Thread (12 messages) 12 messages, 3 authors, 2023-03-10

Re: [PATCH 0/5] Process connector bug fixes & enhancements

From: Anjali Kulkarni <hidden>
Date: 2023-03-09 21:04:39
Also in: lkml


________________________________________
From: Christian Brauner <brauner@kernel.org>
Sent: Thursday, March 9, 2023 9:05 AM
To: Anjali Kulkarni
Cc: davem@davemloft.net; edumazet@google.com; kuba@kernel.org; pabeni@redhat.com; zbr@ioremap.net; johannes@sipsolutions.net; ecree.xilinx@gmail.com; leon@kernel.org; keescook@chromium.org; socketcan@hartkopp.net; petrm@nvidia.com; linux-kernel@vger.kernel.org; netdev@vger.kernel.org
Subject: Re: [PATCH 0/5] Process connector bug fixes & enhancements

On Wed, Mar 08, 2023 at 07:19:48PM -0800, Anjali Kulkarni wrote:
From: Anjali Kulkarni <redacted>

In this series, we add back filtering to the proc connector module.

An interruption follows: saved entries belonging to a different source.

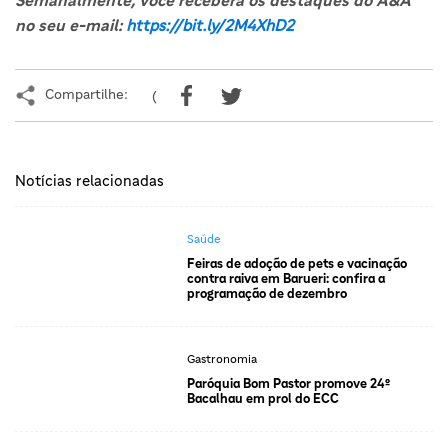
no seu e-mail:
https://bit.ly/2M4XhD2
Compartilhe:
(
Notícias relacionadas
Saúde
Feiras de adoção de pets e vacinação
contra raiva em Barueri: confira a
programação de dezembro
Gastronomia
Paróquia Bom Pastor promove 24º
Bacalhau em prol do ECC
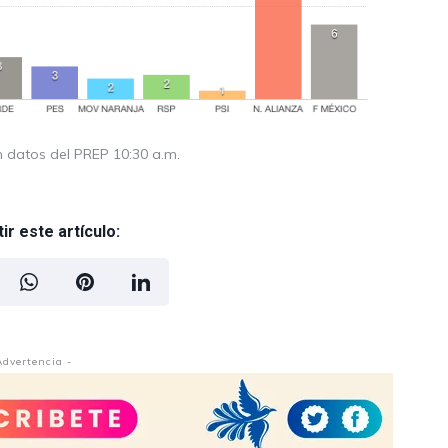
n datos del PREP 10:30 a.m.
r este artículo:
Advertencia -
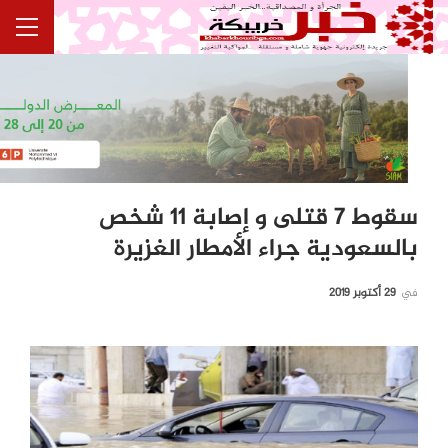
سقوط 7 قتلى و إصابة 11 شخص
بالسعودية جراء الأمطار الغزيرة
في
29 أكتوبر 2019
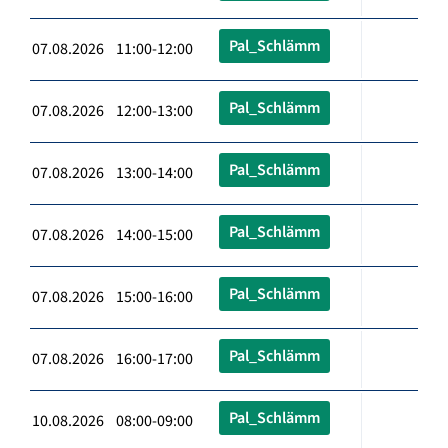
Pal_Schlämm
07.08.2026 11:00-12:00
Pal_Schlämm
07.08.2026 12:00-13:00
Pal_Schlämm
07.08.2026 13:00-14:00
Pal_Schlämm
07.08.2026 14:00-15:00
Pal_Schlämm
07.08.2026 15:00-16:00
Pal_Schlämm
07.08.2026 16:00-17:00
Pal_Schlämm
10.08.2026 08:00-09:00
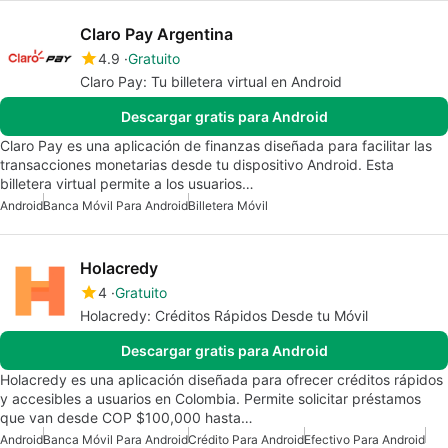
Claro Pay Argentina
4.9
Gratuito
Claro Pay: Tu billetera virtual en Android
Descargar gratis para Android
Claro Pay es una aplicación de finanzas diseñada para facilitar las
transacciones monetarias desde tu dispositivo Android. Esta
billetera virtual permite a los usuarios…
Android
Banca Móvil Para Android
Billetera Móvil
Holacredy
4
Gratuito
Holacredy: Créditos Rápidos Desde tu Móvil
Descargar gratis para Android
Holacredy es una aplicación diseñada para ofrecer créditos rápidos
y accesibles a usuarios en Colombia. Permite solicitar préstamos
que van desde COP $100,000 hasta…
Android
Banca Móvil Para Android
Crédito Para Android
Efectivo Para Android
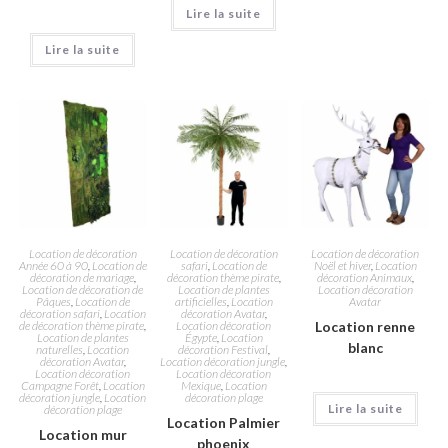
Lire la suite
Lire la suite
Location de décoration
Location de décoration
Location de décoration
Année 60 à 90
,
Location de
safari
,
Location de
Noël et hiver
,
Location
décoration de mariage
,
décoration thème pirate
,
décoration Animaux
,
Location de décoration de
Location de plantes
Location décoration
Pâques
,
Location de
artificielles
,
Location
Avatar
décoration safari
,
Location
décoration Avatar
,
de décoration thème pirate
,
Location décoration
Location renne
Location de plantes
Égypte
,
Location
blanc
naturelles
,
Location
décoration Festival
,
décoration Avatar
,
Location décoration jungle
,
Location décoration
Location décoration
Campagne Forêt
,
Location
Mexique
,
Location
décoration jungle
,
Location
décoration plage
Lire la suite
décoration plage
Location Palmier
Location mur
phoenix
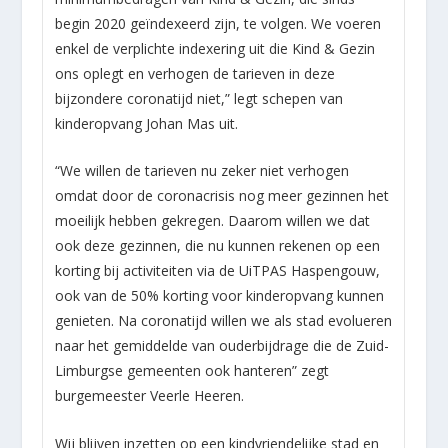
begin 2020 geïndexeerd zijn, te volgen. We voeren
enkel de verplichte indexering uit die Kind & Gezin
ons oplegt en verhogen de tarieven in deze
bijzondere coronatijd niet,” legt schepen van
kinderopvang Johan Mas uit.
“We willen de tarieven nu zeker niet verhogen
omdat door de coronacrisis nog meer gezinnen het
moeilijk hebben gekregen. Daarom willen we dat
ook deze gezinnen, die nu kunnen rekenen op een
korting bij activiteiten via de UiTPAS Haspengouw,
ook van de 50% korting voor kinderopvang kunnen
genieten. Na coronatijd willen we als stad evolueren
naar het gemiddelde van ouderbijdrage die de Zuid-
Limburgse gemeenten ook hanteren” zegt
burgemeester Veerle Heeren.
Wij blijven inzetten op een kindvriendelijke stad en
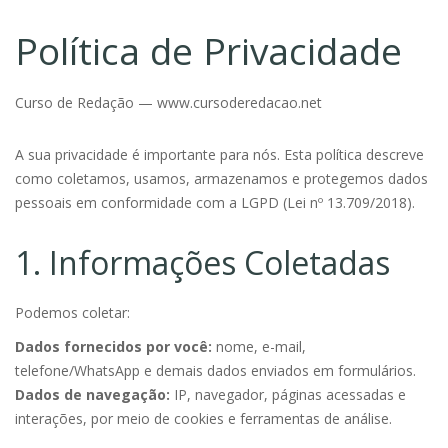
Política de Privacidade
Curso de Redação — www.cursoderedacao.net
A sua privacidade é importante para nós. Esta política descreve
como coletamos, usamos, armazenamos e protegemos dados
pessoais em conformidade com a LGPD (Lei nº 13.709/2018).
1. Informações Coletadas
Podemos coletar:
Dados fornecidos por você:
nome, e-mail,
telefone/WhatsApp e demais dados enviados em formulários.
Dados de navegação:
IP, navegador, páginas acessadas e
interações, por meio de cookies e ferramentas de análise.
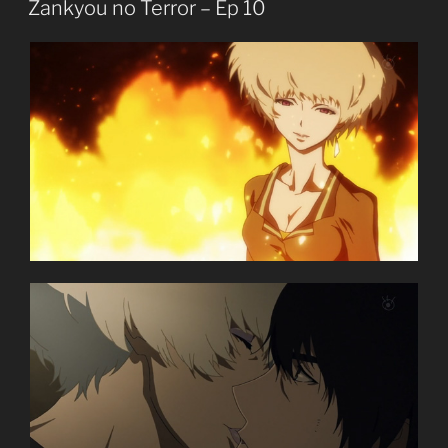
Zankyou no Terror – Ep 10
[END]”
Zankyou no Terror
Terror in Resonance
残響のテロル
TV Series
11
11.07.2014 đến ??
Mappa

This
is required to fix some bugs and also will enable the addition of event
based filtering, which will improve performance for anyone interested
in a subset of process events, as compared to the current approach,
which is to send all event notifications.

Thus, a client can register to listen for only exit or fork or a mix or
all of the events. This greatly enhances performance - currently, we
need to listen to all events, and there are 9 different types of events.
For eg. handling 3 types of events - 8K-forks + 8K-exits + 8K-execs takes
200ms, whereas handling 2 types - 8K-forks + 8K-exits takes about 150ms,
and handling just one type - 8K exits takes about 70ms.

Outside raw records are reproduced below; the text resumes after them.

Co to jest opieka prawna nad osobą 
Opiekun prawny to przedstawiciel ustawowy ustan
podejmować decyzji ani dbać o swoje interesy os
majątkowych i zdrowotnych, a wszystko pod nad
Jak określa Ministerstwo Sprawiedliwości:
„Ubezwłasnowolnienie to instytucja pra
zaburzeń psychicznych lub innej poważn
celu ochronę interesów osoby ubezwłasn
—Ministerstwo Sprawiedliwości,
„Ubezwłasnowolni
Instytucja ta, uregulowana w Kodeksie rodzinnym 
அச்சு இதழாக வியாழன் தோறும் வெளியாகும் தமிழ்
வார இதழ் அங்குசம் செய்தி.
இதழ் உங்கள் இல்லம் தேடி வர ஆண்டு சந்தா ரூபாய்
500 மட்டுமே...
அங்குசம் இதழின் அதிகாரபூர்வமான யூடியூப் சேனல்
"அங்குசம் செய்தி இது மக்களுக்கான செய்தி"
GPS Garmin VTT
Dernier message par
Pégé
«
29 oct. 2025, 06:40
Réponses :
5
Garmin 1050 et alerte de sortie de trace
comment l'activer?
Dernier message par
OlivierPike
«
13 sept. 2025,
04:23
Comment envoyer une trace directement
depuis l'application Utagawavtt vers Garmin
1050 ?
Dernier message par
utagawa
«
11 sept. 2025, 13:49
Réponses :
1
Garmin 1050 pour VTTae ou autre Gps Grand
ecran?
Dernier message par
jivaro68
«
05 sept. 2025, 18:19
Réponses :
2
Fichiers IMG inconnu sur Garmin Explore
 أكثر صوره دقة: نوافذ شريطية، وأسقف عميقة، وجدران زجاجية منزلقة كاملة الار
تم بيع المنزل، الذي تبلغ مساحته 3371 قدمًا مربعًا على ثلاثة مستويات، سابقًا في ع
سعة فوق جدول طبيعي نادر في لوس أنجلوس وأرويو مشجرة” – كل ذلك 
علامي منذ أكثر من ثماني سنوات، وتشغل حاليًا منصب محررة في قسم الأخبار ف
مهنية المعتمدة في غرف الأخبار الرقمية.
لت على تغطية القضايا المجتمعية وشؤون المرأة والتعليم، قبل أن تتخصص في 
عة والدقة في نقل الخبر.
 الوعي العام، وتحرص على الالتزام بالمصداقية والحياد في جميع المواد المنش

Reason why we need the above changes and also a new event type
PROC_EVENT_NONZERO_EXIT, which is only sent by kernel to a listening
application when any process exiting has a non-zero exit status is:

Oracle DB runs on a large scale with 100000s of short lived processes,
starting up and exiting quickly. A process monitoring DB daemon which
tracks and cleans up after processes that have died without a proper exit
needs notifications only when a process died with a non-zero exit code
(which should be rare).

This change will give Oracle DB substantial performance savings - it takes
50ms to scan about 8K PIDs in /proc, about 500ms for 100K PIDs. DB does
this check every 3 secs, so over an hour we save 10secs for 100K PIDs.

Measuring the time using pidfds for monitoring 8K process exits took 4
times longer - 200ms, as compared to 70ms using only exit notifications
of proc connector. Hence, we cannot use pidfd for our use case.
Just out of curiosity, what's the reason this took so much longer?

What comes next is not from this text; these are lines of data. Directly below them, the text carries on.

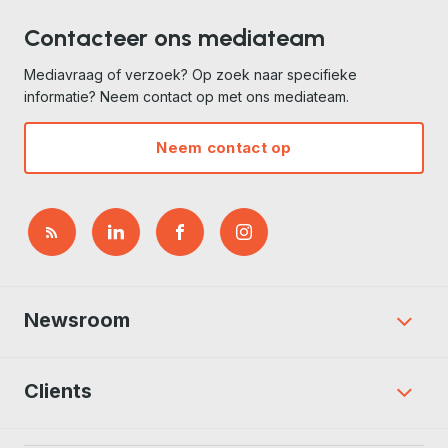
Contacteer ons mediateam
Mediavraag of verzoek? Op zoek naar specifieke
informatie? Neem contact op met ons mediateam.
Neem contact op
Newsroom
Clients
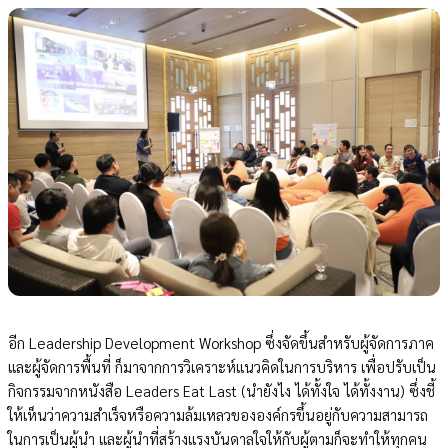
อีก Leadership Development Workshop ซึ่งจัดขึ้นสำหรับผู้จัดการภาค
และผู้จัดการพื้นที่ ก็มาจากการวิเคราะห์แนวคิดในการบริหาร เพื่อปรับเป็น
กิจกรรมจากหนังสือ Leaders Eat Last (นำยังไง ได้ทั้งใจ ได้ทั้งงาน) ซึ่งชี้
ให้เห็นว่าความสำเร็จหรือความล้มเหลวขององค์กรขึ้นอยู่กับความสามารถ
ในการเป็นผู้นำ และผู้นำที่สร้างแรงบันดาลใจให้กับผู้ตามก็จะทำให้ทุกคน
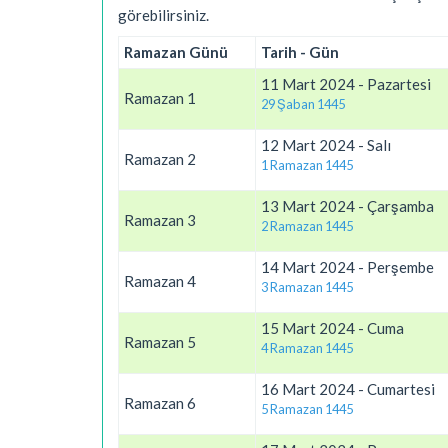
görebilirsiniz.
Ramazan Günü
Tarih - Gün
11 Mart 2024 - Pazartesi
Ramazan 1
29 Şaban 1445
12 Mart 2024 - Salı
Ramazan 2
1 Ramazan 1445
13 Mart 2024 - Çarşamba
Ramazan 3
2 Ramazan 1445
14 Mart 2024 - Perşembe
Ramazan 4
3 Ramazan 1445
15 Mart 2024 - Cuma
Ramazan 5
4 Ramazan 1445
16 Mart 2024 - Cumartesi
Ramazan 6
5 Ramazan 1445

ANJALI> I have not looked in it in detail, but it seems this may be due to the number of system calls involved. The monitored process needs to send it’s pidfd to the monitoring process, which adds the pidfd in an epoll interface and removes it on process exit. (I did not include time required from monitored process’s side, to open the pidfd and send it, in this). For our case, we cannot have our monitoring process know about every exit (or receive new process’s fd) that happens due to the large no. of exits happening.
This kind of a new event could also be useful to other applications like
Google's lmkd daemon, which needs a killed process's exit notification.
Fwiw - independent of this thing here - I think we might need to also
think about making the exit status of a process readable from a pidfd.
Even after the process has been exited + reaped... I have a _rough_ idea
how I thought this could work:

* introduce struct pidfd_info
* allocate one struct pidfd_info per struct pid _lazily_when the first a pidfd is created
* stash struct pidfd_info in pidfd_file->private_data
* add .exit_status field to struct pidfd_info
* when process exits statsh exit status in struct pidfd_info
* add either new system call or ioctl() to pidfd which returns EAGAIN or
  sm until process has exited and then becomes readable

Thought needs to be put into finding struct pidfd_info based on struct pid...

ANJALI> This seems like a useful feature to have.